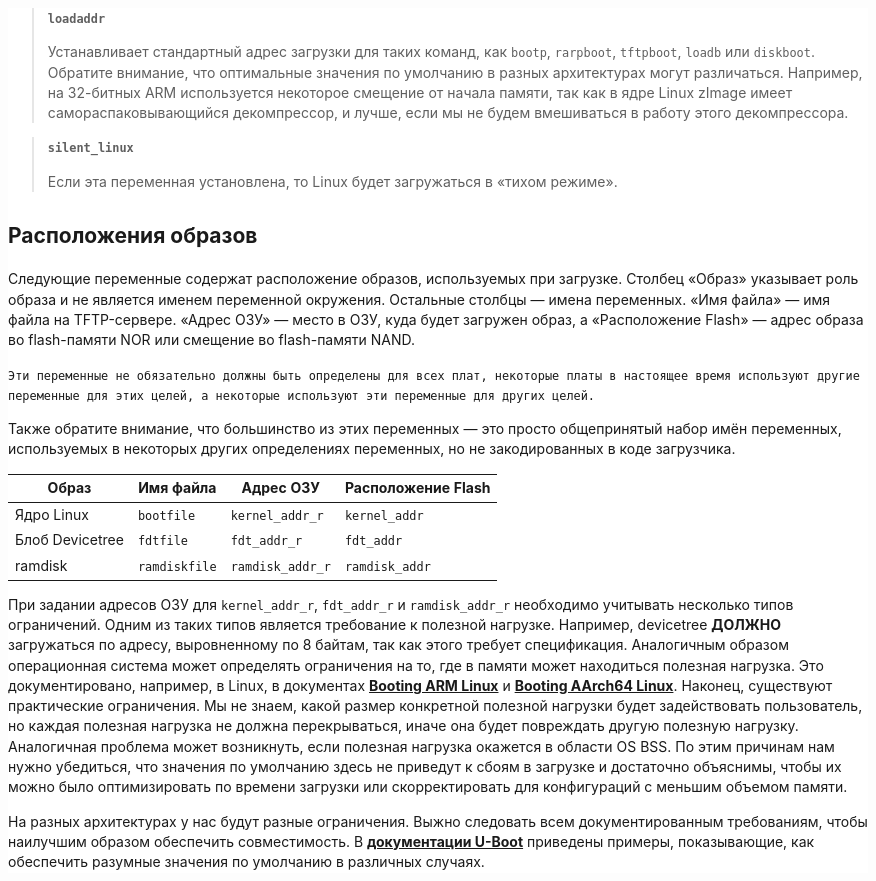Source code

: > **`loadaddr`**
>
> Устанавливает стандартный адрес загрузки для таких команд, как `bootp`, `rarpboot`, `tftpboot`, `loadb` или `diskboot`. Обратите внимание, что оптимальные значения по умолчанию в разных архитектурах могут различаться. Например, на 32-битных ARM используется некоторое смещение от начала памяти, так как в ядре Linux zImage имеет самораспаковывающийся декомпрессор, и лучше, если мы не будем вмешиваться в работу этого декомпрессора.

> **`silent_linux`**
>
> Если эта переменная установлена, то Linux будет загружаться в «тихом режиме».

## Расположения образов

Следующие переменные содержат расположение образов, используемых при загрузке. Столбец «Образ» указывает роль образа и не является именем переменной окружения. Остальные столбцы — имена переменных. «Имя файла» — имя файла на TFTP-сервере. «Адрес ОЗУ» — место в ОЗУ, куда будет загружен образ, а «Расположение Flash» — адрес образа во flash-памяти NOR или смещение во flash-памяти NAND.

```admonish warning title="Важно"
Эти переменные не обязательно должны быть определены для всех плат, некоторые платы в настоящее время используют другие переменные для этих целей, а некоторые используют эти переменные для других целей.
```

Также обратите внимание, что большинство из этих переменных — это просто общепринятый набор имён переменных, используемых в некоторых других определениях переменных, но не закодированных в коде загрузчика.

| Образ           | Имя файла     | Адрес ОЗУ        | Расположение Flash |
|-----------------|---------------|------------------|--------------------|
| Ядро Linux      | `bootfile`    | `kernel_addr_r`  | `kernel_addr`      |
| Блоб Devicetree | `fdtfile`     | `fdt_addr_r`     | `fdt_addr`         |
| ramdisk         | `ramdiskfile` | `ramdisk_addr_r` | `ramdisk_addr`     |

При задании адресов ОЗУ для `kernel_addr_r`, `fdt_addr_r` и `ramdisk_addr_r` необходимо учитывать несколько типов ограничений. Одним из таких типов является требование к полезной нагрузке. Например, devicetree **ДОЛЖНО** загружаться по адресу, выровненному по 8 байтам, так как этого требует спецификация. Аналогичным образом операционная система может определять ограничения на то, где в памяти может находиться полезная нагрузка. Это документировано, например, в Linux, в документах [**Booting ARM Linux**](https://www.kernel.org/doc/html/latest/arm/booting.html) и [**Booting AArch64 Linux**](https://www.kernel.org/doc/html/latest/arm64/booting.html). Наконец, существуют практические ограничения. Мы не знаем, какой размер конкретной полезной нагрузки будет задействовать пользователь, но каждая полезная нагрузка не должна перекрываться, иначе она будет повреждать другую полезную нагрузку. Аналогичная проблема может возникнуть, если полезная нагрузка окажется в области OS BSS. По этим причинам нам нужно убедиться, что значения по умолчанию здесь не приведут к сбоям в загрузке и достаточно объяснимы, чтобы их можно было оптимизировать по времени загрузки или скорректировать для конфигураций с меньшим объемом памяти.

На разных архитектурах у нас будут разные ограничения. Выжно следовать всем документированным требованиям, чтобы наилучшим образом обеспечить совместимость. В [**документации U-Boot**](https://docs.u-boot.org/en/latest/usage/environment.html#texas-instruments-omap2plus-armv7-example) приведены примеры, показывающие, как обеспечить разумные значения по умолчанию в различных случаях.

==

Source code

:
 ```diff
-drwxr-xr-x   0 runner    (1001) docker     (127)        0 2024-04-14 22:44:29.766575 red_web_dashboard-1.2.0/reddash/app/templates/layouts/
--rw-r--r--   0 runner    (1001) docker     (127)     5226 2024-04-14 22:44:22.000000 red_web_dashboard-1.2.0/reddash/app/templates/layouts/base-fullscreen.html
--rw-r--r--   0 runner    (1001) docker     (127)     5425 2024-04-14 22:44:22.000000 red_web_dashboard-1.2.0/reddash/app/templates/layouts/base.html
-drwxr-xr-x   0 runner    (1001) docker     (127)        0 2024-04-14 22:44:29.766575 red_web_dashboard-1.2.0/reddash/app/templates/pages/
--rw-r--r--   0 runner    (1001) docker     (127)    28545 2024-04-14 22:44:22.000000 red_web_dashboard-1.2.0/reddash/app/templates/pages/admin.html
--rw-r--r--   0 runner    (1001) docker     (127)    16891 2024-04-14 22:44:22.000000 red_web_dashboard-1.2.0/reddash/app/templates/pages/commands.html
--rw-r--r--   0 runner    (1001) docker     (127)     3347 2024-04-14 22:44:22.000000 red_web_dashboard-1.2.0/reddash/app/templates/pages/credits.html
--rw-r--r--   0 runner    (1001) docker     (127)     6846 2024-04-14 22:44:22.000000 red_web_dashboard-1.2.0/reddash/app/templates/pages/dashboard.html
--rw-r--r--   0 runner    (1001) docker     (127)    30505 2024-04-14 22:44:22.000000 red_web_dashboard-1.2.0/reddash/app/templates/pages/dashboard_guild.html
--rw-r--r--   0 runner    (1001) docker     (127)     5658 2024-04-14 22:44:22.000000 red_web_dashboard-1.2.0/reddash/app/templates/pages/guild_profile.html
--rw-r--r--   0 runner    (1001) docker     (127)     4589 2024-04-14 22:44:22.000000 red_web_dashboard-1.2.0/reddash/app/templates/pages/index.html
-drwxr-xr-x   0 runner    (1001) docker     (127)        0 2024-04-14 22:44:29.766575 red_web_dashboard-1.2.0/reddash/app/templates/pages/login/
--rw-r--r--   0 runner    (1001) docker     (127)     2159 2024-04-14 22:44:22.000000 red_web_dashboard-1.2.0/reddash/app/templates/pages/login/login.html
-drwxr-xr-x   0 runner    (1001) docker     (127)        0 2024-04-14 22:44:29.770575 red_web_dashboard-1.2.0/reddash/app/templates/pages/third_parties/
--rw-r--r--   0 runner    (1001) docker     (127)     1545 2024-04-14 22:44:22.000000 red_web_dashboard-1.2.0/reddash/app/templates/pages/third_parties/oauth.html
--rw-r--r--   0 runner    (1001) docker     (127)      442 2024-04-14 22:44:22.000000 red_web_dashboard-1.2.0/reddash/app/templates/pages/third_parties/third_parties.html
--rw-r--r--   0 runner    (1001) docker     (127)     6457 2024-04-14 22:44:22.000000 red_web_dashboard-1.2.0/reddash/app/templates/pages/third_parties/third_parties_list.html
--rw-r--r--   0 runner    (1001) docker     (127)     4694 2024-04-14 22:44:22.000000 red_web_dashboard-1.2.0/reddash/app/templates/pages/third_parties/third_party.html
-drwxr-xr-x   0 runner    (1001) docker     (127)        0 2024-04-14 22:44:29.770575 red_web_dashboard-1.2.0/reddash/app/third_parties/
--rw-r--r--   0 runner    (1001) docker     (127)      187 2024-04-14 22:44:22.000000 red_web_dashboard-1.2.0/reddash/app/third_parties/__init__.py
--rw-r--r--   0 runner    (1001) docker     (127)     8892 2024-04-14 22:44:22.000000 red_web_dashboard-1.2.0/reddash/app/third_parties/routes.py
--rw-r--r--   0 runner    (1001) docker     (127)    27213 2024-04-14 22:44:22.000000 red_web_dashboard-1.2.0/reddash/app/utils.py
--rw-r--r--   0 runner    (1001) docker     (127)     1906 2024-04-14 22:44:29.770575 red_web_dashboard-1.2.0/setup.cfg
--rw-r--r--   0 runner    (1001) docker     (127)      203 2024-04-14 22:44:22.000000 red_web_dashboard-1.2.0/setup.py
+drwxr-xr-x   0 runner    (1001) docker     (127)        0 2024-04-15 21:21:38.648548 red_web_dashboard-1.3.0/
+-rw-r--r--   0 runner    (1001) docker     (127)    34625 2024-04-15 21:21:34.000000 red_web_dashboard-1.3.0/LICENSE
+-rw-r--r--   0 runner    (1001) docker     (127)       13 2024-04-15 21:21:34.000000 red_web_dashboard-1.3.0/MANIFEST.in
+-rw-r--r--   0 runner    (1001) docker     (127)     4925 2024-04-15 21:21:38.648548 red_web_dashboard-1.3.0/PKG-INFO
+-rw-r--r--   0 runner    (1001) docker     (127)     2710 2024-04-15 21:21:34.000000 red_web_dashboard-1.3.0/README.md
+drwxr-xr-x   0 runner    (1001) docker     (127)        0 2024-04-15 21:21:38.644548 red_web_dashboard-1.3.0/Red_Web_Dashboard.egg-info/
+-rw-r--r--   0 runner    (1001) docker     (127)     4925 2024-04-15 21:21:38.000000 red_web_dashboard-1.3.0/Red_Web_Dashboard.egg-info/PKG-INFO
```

EXERCISE PROMPT —
Which lines above contain the word "Расположение"? List them.

ANSWER FOR THIS EXERCISE —
Следующие переменные содержат расположение образов, используемых при загрузке. Столбец «Образ» указывает роль образа и не является именем переменной окружения. Остальные столбцы — имена переменных. «Имя файла» — имя файла на TFTP-сервере. «Адрес ОЗУ» — место в ОЗУ, куда будет загружен образ, а «Расположение Flash» — адрес образа во flash-памяти NOR или смещение во flash-памяти NAND.
| Образ           | Имя файла     | Адрес ОЗУ        | Расположение Flash |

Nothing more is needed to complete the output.